Description of the task: From the entries, copy each line that includes "working".

*** Exercise data Section Begins ***

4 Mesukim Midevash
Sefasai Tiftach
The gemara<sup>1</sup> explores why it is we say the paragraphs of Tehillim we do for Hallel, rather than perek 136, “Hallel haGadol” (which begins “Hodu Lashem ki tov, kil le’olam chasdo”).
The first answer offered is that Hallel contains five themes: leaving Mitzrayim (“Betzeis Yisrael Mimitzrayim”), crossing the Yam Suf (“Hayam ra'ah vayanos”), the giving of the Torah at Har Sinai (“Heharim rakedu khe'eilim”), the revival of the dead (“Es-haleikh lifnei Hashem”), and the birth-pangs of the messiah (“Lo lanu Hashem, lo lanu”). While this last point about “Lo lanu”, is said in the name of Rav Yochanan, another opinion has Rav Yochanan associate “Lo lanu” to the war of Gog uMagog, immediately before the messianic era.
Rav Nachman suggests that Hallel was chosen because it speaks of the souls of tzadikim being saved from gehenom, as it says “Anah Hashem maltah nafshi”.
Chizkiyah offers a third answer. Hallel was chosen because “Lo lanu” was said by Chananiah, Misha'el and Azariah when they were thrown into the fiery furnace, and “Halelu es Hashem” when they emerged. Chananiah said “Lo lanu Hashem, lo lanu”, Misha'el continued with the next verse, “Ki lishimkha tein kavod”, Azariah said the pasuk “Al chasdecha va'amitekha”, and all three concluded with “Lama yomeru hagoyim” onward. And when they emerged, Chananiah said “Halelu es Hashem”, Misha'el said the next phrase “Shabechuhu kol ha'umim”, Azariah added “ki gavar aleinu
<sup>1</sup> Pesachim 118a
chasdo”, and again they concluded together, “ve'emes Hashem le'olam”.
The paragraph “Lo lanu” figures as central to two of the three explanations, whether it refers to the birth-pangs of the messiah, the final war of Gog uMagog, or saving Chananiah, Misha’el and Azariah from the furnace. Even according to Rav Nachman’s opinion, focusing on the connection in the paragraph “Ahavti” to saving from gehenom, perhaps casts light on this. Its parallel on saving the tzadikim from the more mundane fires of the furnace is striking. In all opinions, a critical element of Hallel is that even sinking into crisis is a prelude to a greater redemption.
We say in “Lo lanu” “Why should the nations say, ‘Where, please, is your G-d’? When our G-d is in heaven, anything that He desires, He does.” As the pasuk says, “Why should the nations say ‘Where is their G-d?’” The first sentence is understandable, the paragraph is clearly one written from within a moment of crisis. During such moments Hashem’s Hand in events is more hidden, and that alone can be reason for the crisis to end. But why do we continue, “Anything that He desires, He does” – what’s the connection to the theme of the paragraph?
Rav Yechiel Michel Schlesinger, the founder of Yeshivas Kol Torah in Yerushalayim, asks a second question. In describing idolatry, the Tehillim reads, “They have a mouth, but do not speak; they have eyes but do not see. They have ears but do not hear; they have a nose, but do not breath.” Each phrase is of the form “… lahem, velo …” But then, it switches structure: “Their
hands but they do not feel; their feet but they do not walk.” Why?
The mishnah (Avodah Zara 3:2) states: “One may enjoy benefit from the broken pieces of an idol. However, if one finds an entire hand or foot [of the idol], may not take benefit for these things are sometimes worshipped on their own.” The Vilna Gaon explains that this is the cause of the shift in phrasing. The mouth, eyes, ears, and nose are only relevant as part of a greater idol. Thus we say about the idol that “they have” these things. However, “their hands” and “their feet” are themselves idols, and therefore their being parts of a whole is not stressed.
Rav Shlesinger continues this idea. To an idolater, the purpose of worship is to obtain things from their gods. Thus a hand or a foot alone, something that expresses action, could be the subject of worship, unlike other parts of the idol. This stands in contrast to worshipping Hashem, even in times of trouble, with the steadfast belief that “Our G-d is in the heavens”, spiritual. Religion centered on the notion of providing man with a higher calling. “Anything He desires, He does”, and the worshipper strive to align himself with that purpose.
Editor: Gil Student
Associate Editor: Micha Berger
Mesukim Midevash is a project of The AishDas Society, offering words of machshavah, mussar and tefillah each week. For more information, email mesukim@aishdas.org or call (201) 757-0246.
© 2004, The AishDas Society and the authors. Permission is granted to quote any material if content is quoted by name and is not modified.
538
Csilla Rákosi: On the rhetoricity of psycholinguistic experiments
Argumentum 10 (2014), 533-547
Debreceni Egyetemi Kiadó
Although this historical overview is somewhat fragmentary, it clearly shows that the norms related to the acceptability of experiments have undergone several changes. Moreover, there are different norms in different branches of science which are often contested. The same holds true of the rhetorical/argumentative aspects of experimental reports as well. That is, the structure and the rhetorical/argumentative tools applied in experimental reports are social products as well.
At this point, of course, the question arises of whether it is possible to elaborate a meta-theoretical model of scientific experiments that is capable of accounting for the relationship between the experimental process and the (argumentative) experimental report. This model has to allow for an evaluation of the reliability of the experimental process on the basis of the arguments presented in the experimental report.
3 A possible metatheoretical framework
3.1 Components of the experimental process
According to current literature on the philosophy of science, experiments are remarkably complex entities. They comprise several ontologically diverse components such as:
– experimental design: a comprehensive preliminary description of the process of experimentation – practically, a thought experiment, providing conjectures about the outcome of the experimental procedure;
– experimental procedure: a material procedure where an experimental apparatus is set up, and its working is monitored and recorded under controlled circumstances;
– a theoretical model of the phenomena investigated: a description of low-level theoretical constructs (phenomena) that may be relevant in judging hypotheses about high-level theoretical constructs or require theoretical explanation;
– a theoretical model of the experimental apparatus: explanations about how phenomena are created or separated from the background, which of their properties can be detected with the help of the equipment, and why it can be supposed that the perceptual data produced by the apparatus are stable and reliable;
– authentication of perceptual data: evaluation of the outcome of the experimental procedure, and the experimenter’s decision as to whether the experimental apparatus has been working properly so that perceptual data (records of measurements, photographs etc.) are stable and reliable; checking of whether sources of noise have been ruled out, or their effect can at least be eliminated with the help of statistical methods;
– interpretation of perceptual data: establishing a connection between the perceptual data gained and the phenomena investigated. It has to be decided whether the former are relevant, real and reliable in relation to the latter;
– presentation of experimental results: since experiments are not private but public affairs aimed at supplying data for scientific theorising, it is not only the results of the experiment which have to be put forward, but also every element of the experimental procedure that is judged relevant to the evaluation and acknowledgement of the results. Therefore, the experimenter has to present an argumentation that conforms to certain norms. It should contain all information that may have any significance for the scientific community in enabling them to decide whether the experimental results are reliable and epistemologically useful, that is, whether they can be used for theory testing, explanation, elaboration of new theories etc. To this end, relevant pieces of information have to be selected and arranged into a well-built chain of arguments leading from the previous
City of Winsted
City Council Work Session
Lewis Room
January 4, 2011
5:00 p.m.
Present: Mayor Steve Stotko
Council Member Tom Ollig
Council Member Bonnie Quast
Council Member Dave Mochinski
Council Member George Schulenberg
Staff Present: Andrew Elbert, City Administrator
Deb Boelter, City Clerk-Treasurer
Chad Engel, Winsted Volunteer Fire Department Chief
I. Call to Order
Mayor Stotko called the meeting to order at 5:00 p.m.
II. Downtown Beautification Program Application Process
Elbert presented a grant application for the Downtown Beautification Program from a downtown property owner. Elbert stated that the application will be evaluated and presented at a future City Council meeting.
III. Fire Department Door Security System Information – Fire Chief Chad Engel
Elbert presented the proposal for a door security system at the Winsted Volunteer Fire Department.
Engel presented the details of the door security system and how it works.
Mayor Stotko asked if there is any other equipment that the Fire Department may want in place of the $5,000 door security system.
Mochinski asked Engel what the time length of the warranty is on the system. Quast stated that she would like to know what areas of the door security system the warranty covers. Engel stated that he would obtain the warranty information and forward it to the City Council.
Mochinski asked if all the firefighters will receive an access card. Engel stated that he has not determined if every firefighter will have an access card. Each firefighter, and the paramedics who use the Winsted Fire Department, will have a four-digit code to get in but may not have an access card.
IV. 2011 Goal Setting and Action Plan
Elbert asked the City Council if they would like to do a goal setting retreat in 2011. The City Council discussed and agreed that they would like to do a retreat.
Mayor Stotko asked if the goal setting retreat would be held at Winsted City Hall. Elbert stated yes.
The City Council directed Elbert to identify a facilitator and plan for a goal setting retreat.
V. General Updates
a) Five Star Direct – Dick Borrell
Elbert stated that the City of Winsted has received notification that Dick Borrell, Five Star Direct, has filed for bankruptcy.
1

*** Exercise data Section Ends ***

Answer to the exercise:
– experimental procedure: a material procedure where an experimental apparatus is set up, and its working is monitored and recorded under controlled circumstances;
– authentication of perceptual data: evaluation of the outcome of the experimental procedure, and the experimenter’s decision as to whether the experimental apparatus has been working properly so that perceptual data (records of measurements, photographs etc.) are stable and reliable; checking of whether sources of noise have been ruled out, or their effect can at least be eliminated with the help of statistical methods;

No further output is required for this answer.